### Görev listesi
[1] Alıntılanan metinde “Bir uğraş, iş” sözlerinden başlayıp “günümüz Türkiye’sinde azınlıktalar.” sözlerine kadar, bu sözler de dahil olmak üzere, olan kısmı aynen yazın.
[2] Alıntılanan metinde “Bir uğraş, iş olmaya başladığı andan itibaren” diye başlayan paragrafı, temel bilgilerini koruyarak kısa bir madde listesine dönüştürün.
[3] Alıntılanan metne göre bir uğraş, iş olmaya başladığında neden insanı içten içe yemeye başlar? Bir ile üç cümle arasında açıklayın.

### Alıntılanan metin
-.-.-

Bir uğraş, iş olmaya başladığı andan itibaren sizi içten içe yemeye başlar. Çünkü iş demek, hiyerarşi, kaygı, düzene adapte olmak, yabancılaşmak demektir.  Hele Türkiye’de… Lafargue’ın ‘Tembellik Hakkı’ bu konuda çok değerli bir eserdir. Yanlış işleyen sistemlerde eğitime, adalete, sağlığa eşit erişim hakkının olmadığı; yaşamın yaşanacak değil de kurtarılması gereken bir süreç olduğu düşünülen bir yerde insanlar mutlu olacakları meslekleri seçmiyor. Sistem dediğimiz şey de bunu iyice pekiştiriyor. Elbette mutluluk dediğimiz şeyi de tartışmaya açmakta fayda var. Bu bir amaç mıdır, amaç olmalı mıdır? Bana sorarsanız bir yoldur. Bu yolu kendi isteğiyle, kişisel bir tatmin yaşayarak yürüyen insanlar işleriyle içten bir ilişki kurabilen insanlardır. Ne yazık ki günümüz Türkiye’sinde azınlıktalar.

Üniversitede biyomühendislik eğitimi aldıktan sonra sinemayı seçmişsiniz. Tercihinizi sorguladığınız anlar oldu mu ya da oluyor mu? Eskisine göre daha mutlu olduğunuzu düşünüyor musunuz?

Karıncaya sormuşlar, “Nereye gidiyorsun?” “Hacca gidiyorum,” demiş. “Ama sen varamazsın çok uzak,” demişler. “Olsun yolunda ölürüm,” demiş. Sinema benim için bir yol ve hayatımın sonuna kadar bu yolda yürümeyi istiyorum. Hayata dair kavrayışımı genişleten, empati kurmama yardımcı olan, beni heyecanlandıran, hayatıma anlam katan, içimdeki bazı duyguları aktarmama olanak sağlayan müthiş bir alan. Mutluluk konusu dediğim gibi biraz karmaşık ama şu anda olduğum kişiden ve yaptığım işten razıyım diyebilirim.

-.-.-

### Sağlanan veriler
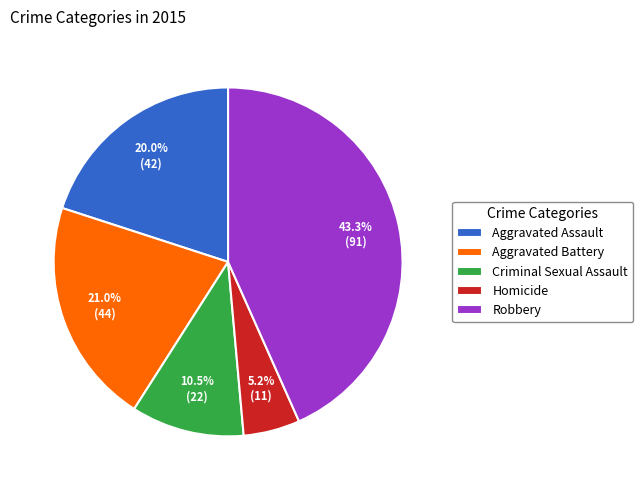

How many slices are in this pie chart?

5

-.-.-

### Numaralı yanıtlar
[1]
Bir uğraş, iş olmaya başladığı andan itibaren sizi içten içe yemeye başlar. Çünkü iş demek, hiyerarşi, kaygı, düzene adapte olmak, yabancılaşmak demektir.  Hele Türkiye’de… Lafargue’ın ‘Tembellik Hakkı’ bu konuda çok değerli bir eserdir. Yanlış işleyen sistemlerde eğitime, adalete, sağlığa eşit erişim hakkının olmadığı; yaşamın yaşanacak değil de kurtarılması gereken bir süreç olduğu düşünülen bir yerde insanlar mutlu olacakları meslekleri seçmiyor. Sistem dediğimiz şey de bunu iyice pekiştiriyor. Elbette mutluluk dediğimiz şeyi de tartışmaya açmakta fayda var. Bu bir amaç mıdır, amaç olmalı mıdır? Bana sorarsanız bir yoldur. Bu yolu kendi isteğiyle, kişisel bir tatmin yaşayarak yürüyen insanlar işleriyle içten bir ilişki kurabilen insanlardır. Ne yazık ki günümüz Türkiye’sinde azınlıktalar.

[2]
- Bir uğraş iş hâline geldiğinde insanı içten içe yemeye başlar. Bunun nedeni, işin hiyerarşi, kaygı, düzene uyum ve yabancılaşma demek olmasıdır. Bu durum özellikle Türkiye'de geçerlidir.
- Lafargue'ın "Tembellik Hakkı" bu konuda çok değerli bir eserdir.
- Bazı yerlerde eğitime, adalete ve sağlığa eşit erişim yoktur ve yaşam, kurtarılması gereken bir süreç olarak görülür. Böyle yerlerde insanlar mutlu olacakları meslekleri seçmez. Sistem de bunu pekiştirir.
- Mutluluk kavramı da tartışmaya açıktır. Konuşana göre mutluluk bir amaç değil, bir yoldur.
- Bu yolu kendi isteğiyle ve kişisel tatminle yürüyenler, işleriyle içten bir ilişki kurabilen insanlardır. Günümüz Türkiye'sinde bu insanlar azınlıktadır.

[3] Metne göre iş; hiyerarşi, kaygı, düzene adapte olmak ve yabancılaşmak demektir. Bu yüzden bir uğraş iş hâline gelince insanı içten içe yemeye başlar. Metin, bunun özellikle Türkiye'de böyle olduğunu vurgular.